* [Document passage]
Two months ago, I wrote a piece about WNBA star Brittney Griner that garnered a lot of attention in a way that ended up making me uncomfortable. The article examined the circumstances of Griner’s arrest at the hands of Russian authorities, who claim to have found hashish oil in her carry-on bag. The central contention of the piece was that Griner’s detention had not received media coverage commensurate with her status as one of the best women’s basketball players on earth — a point that resonated broadly. It was published just days after news of her arrest had leaked (just a couple of weeks into Russia’s disastrous invasion of Ukraine), at a time when, as I learned later, a fierce debate was happening among Griner’s closest friends and family and supporters.
The unusual reach of my story resulted in two people connected to Griner contacting me, each representative of the different sides of that debate. One asked me to keep shouting about Griner from the mountaintops, reasoning that more publicity would force the Russians’ hand. The other person asked me to kindly stop talking about her. Some close to Griner wanted to tamp down discussion of her plight, lest Russia attempt to use her as some sort of trading chip; the idea was, I guess, to make her look like a lower-profile detainee than she really was.
Both points of view were understandable, but I ultimately sided with the latter: What mattered most was getting Griner home safe, and, lacking any information from inside the Russian government, it seemed best to err on the side of caution. I haven’t written about the case since. It appeared most of the sports media took a similar approach. For weeks there was little mention of Griner on ESPN and WNBA.com or in most sports publications. Former WNBA star Lisa Leslie confirmed the media blackout, saying she was told “not to make a big fuss” at first. It wasn’t just the media: NBA Commissioner Adam Silver said in an interview on Tuesday that the league had been in contact with the White House and State Department, and deliberately took a low-key approach in the early days of Griner’s detention.
But this strategy hasn’t worked. Two months later, Griner — who, like many WNBA players, has played in a Russian league to supplement her income for years — remains in prison. Her lawyer said over the weekend that Griner’s “pretrial detention” has been extended for a month, though he expressed hope that her trial would begin soon. In another disturbing turn, the Russian news agency TASS reported that negotiations are under way for the government to exchange Griner with a man the outlet describes as “Russian entrepreneur Viktor Bout.” Bout is actually a notorious arms dealer, who The New Yorker labeled “the quintessential figure of international crime.” He has been in a federal penitentiary in Illinois since 2012. The U.S. has been fighting Russian attempts to get him back for years. If someone like Bout is the asking price for Griner’s freedom, she isn’t getting out of Russia anytime soon.
Yet another ominous sign is the way TASS described Griner as having been jailed “over suspicions of drug smuggling.” The original accusation — still not proven or even substantiated — involved a small amount of hashish oil. If Griner did bring this into the country, it was a poor decision, especially given the geopolitical circumstances, but one that has put her in much hotter water than the offense (again, if true) warrants. Now the charge appears to have been elevated to “trafficking.” Griner made her first public appearance on Friday, and the State Department said, after she met with U.S. diplomats, that she’s “doing as well as can be expected in these circumstances,” which doesn’t sound particularly optimistic. U.S. diplomats still aren’t in regular contact with her.

* [Required tasks]
A) Could you sum up the Brittney Griner article in two sentences?
B) Would you copy the Griner article word for word, everything from "Two months ago, I" down to "family and supporters."?

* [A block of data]
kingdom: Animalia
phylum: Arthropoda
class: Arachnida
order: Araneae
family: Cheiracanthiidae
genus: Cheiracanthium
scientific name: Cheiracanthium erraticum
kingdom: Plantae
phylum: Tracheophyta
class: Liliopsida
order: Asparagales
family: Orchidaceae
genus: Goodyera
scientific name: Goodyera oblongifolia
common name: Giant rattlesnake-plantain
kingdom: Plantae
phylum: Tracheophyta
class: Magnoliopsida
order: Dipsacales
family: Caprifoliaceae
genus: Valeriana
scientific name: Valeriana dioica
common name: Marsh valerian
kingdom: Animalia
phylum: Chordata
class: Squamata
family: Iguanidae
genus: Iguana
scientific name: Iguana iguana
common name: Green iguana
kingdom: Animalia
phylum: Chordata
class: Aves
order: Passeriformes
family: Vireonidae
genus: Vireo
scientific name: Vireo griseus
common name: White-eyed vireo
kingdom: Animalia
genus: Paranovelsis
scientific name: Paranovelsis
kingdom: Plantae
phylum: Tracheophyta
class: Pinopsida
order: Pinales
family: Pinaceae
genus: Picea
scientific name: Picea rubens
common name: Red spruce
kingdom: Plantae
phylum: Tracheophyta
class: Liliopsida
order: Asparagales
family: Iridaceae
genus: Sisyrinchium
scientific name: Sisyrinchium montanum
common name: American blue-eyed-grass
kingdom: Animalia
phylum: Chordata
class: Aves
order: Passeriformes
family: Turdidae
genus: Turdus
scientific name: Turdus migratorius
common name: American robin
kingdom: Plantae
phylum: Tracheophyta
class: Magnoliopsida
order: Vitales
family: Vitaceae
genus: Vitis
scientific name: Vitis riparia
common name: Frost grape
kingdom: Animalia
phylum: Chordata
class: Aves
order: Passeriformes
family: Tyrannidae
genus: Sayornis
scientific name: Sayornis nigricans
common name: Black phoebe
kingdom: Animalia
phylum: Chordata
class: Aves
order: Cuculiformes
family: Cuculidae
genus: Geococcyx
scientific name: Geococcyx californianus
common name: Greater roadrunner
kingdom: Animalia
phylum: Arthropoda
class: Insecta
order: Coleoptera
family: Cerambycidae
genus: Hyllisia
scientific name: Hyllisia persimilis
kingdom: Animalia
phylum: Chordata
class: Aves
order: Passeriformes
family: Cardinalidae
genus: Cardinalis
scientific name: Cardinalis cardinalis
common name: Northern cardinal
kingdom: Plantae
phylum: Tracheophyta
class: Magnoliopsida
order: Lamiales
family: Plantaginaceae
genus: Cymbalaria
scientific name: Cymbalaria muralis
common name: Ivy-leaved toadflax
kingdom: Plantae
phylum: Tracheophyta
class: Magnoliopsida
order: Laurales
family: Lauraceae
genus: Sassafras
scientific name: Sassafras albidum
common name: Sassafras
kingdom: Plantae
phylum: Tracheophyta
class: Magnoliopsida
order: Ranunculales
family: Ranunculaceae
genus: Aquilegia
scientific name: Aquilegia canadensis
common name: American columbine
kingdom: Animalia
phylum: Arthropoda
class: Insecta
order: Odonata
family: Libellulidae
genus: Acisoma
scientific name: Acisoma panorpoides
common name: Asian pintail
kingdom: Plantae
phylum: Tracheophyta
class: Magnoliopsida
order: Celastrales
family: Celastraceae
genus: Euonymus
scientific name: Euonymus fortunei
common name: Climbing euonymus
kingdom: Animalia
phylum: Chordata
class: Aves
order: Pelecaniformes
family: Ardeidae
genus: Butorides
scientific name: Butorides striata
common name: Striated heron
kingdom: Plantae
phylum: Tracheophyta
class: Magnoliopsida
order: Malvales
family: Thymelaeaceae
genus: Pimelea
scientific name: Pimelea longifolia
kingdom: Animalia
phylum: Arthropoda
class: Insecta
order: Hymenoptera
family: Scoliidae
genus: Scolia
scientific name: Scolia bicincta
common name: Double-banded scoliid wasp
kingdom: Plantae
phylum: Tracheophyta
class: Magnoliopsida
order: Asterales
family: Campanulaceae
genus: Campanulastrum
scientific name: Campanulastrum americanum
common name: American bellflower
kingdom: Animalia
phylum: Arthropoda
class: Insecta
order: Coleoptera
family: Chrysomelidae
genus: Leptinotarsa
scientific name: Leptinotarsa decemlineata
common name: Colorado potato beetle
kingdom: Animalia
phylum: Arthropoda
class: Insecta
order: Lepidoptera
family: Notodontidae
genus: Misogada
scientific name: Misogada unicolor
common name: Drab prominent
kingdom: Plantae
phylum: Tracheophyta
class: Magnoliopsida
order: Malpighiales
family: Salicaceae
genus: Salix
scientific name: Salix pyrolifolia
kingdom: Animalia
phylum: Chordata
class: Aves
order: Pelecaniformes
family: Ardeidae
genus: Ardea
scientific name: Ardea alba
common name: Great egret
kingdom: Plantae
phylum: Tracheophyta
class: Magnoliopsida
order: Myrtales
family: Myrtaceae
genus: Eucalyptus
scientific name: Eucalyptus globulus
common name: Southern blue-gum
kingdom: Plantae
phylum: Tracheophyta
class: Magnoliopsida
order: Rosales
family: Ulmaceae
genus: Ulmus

* [Answers for the tasks]
A) After two people connected to Griner urged opposite approaches to publicity, the writer sided with caution and stopped writing about her detention, as much of the sports media and the NBA also kept a low profile. Two months later that strategy hasn't worked: Griner remains in prison with her pretrial detention extended, TASS reports negotiations to exchange her for notorious arms dealer Viktor Bout, and the charge against her appears to have been elevated to "trafficking."

B)
Two months ago, I wrote a piece about WNBA star Brittney Griner that garnered a lot of attention in a way that ended up making me uncomfortable. The article examined the circumstances of Griner’s arrest at the hands of Russian authorities, who claim to have found hashish oil in her carry-on bag. The central contention of the piece was that Griner’s detention had not received media coverage commensurate with her status as one of the best women’s basketball players on earth — a point that resonated broadly. It was published just days after news of her arrest had leaked (just a couple of weeks into Russia’s disastrous invasion of Ukraine), at a time when, as I learned later, a fierce debate was happening among Griner’s closest friends and family and supporters.